Passage given:
┌────────

PSC Insurance Group Limited, in the matter of PSC Insurance Group Limited (No 2)
[2024] FCA 1153
•1 October 2024
FEDERAL COURT OF AUSTRALIA
PSC Insurance Group Limited, in the matter of PSC Insurance Group Limited (No 2) [2024] FCA 1153
File number(s): VID 631 of 2024 Judgment of: NESKOVCIN J Date of judgment: 1 October 2024 Date of publication of reasons: 3 October 2024 Catchwords: CORPORATIONS – scheme of arrangement – second court hearing – orders sought under s 411(4)(b) of the Corporations Act 2001 (Cth) – scheme approved Legislation: Corporations Act 2001 (Cth) ss 411(a)(ii), 411(4)(b), 411(5)(b), 411(10), 411(11), 411(12), 411(17)(b) Cases cited: PSC Insurance Group Limited, in the matter of PSC Insurance Group Limited [2024] FCA 946
Re Amcor Ltd (No 2) [2019] FCA 842
Re Australia and New Zealand Banking Group Ltd (No 2) [2022] FCA 1547
Re Costa Group Holdings Limited [2024] FCA 59
Re Equinox Resources Ltd (2004) 49 ACSR 692; [2004] WASC 143
Re iSelect Ltd (No 2) (2022) 166 ACSR 41; [2022] FCA 1528
ReProbiotec Limited (No 2) [2024] FCA 593
Re Clemenger Group Ltd (No 2) [2023] FCA 974
Division: General Division Registry: Victoria National Practice Area: Commercial and Corporations Sub-area: Corporations and Corporate Insolvency Number of paragraphs: 42 Date of hearing: 1 October 2024 Counsel for the Plaintiff: Mr P D Crutchfield and Ms K A Brazenor Solicitor for the Plaintiff: Maddocks Lawyers Counsel for Rosedale BidCo: Mr B Holmes Solicitor for Rosedale BidCo: Herbert Smith Freehills ORDERS
VID 631 of 2024 IN THE MATTER OF PSC INSURANCE GROUP LIMITED
PSC INSURANCE GROUP LIMITED
Plaintiff
ORDER MADE BY:
NESKOVCIN J
DATE OF ORDER:
1 OCTOBER 2024
THE COURT NOTES THAT:
A.This proceeding concerns a scheme of arrangement between the plaintiff and its shareholders, the terms of which are set out at Annexure A to these orders (Scheme).
B.There has been produced to the Court a statement in writing by the Australian Securities and Investments Commission (ASIC) in accordance with s 411(17)(b) of the Corporations Act 2001 (Cth) stating that ASIC has no objection to the Scheme.
THE COURT ORDERS THAT:
1.Pursuant to s 411(4)(b) of the Corporations Act, the Scheme be and is hereby approved.
2.The plaintiff lodge a copy of the Scheme with ASIC at the time of lodging an office copy of these orders under s 411(10) of the Corporations Act.
3.Pursuant to s 411(12) of the Corporations Act, the plaintiff is exempted from compliance with s 411(11) of the Corporations Act in respect of the Scheme.
Note: Entry of orders is dealt with in Rule 39.32 of the Federal Court Rules 2011.
Annexure A
Scheme
[The Order entered is available on the Commonwealth Courts Portal, which attaches the Scheme.]
REASONS FOR JUDGMENT
NESKOVCIN J:
INTRODUCTION
On 21 August 2024, the Court made orders convening meetings of the shareholders of the plaintiff (PSC) (Scheme Shareholders) to consider and, if thought fit, approve the scheme of arrangement set out at Annexure A to the orders of the Court dated 21 August 2024 (First Hearing Orders).

└────────

Problem A:
Under the "Legislation" heading in the PSC Insurance Group judgment above, list every provision of the Corporations Act 2001 (Cth) that is cited.
Problem B:
Write the next part of the PSC Insurance Group judgment, picking up after its final sentence.

Dataset records:

┌────────

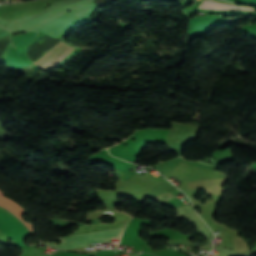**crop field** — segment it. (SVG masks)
Segmentation results:
<instances>
[{
	"instance_id": "obj_1",
	"label": "crop field",
	"mask_w": 256,
	"mask_h": 256,
	"mask_svg": "<svg viewBox=\"0 0 256 256\" xmlns=\"http://www.w3.org/2000/svg\"><path fill=\"white\" fill-rule=\"evenodd\" d=\"M113 217L116 219V221L111 225H106L104 223L96 224V225H87L81 228L79 227L80 229H78L71 235L122 228L126 226L127 222L131 218L126 214H117V215H113ZM123 229L124 228L97 232V233L84 234V235H77V236L70 235L71 237L60 238L62 240V244L60 245H56L55 243H46V244L54 248H61V249L84 247L88 243L105 242V241L111 240V237H120ZM112 239H116V238H112Z\"/></svg>"
},
{
	"instance_id": "obj_2",
	"label": "crop field",
	"mask_w": 256,
	"mask_h": 256,
	"mask_svg": "<svg viewBox=\"0 0 256 256\" xmlns=\"http://www.w3.org/2000/svg\"><path fill=\"white\" fill-rule=\"evenodd\" d=\"M0 230L9 236L24 252L31 249L23 242V238L29 235L27 228L17 219L2 211H0Z\"/></svg>"
},
{
	"instance_id": "obj_3",
	"label": "crop field",
	"mask_w": 256,
	"mask_h": 256,
	"mask_svg": "<svg viewBox=\"0 0 256 256\" xmlns=\"http://www.w3.org/2000/svg\"><path fill=\"white\" fill-rule=\"evenodd\" d=\"M74 49L75 48L61 41L57 46H55L51 51H49L45 56H43L34 64L42 68L54 67L66 56H68Z\"/></svg>"
},
{
	"instance_id": "obj_4",
	"label": "crop field",
	"mask_w": 256,
	"mask_h": 256,
	"mask_svg": "<svg viewBox=\"0 0 256 256\" xmlns=\"http://www.w3.org/2000/svg\"><path fill=\"white\" fill-rule=\"evenodd\" d=\"M200 8H216V9H244V10H255L248 7L242 6H231L223 3H218L214 1H204Z\"/></svg>"
}]
</instances>
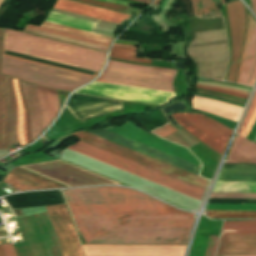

└────────

Output A:
s 411(a)(ii), s 411(4)(b), s 411(5)(b), s 411(10), s 411(11), s 411(12), s 411(17)(b)

Output B:
The meetings of General Shareholders and Rollover Shareholders were held on 26 September 2024 (Scheme Meetings). The second court hearing was held on 1 October 2024.
On 1 October 2024, I made orders for the approval of the Scheme pursuant to s 411(4)(b) of the Corporations Act 2001 (Cth). These are my reasons for doing so.
These reasons are to be read with my reasons convening the Scheme Meetings: PSC Insurance Group Limited, in the matter of PSC Insurance Group Limited [2024] FCA 946 (PSC No 1). Those reasons set out the nature of, and commercial background to, the Scheme. Terms defined in those reasons have the same meaning in these reasons, unless stated otherwise.
The Scheme
The purpose of the Scheme is for an entity wholly owned by The Ardonagh Group to acquire all of the issued ordinary shares in PSC. The Scheme Consideration to be provided for the acquisition of all of the issued PSC shares is of two kinds: General Shareholders will receive Cash Consideration of A$6.19 per PSC share, and Rollover Shareholders will receive non-voting ‘D’ shares in entities owned by Ardonagh in exchange for some of their PSC shares and the Cash Consideration of A$6.19 per share for the balance of their PSC shares. Under the Scheme, the General Shareholders and Rollover Shareholders are treated as separate shareholder classes and each shareholder class is required to vote to approve the Scheme at separate Scheme meetings.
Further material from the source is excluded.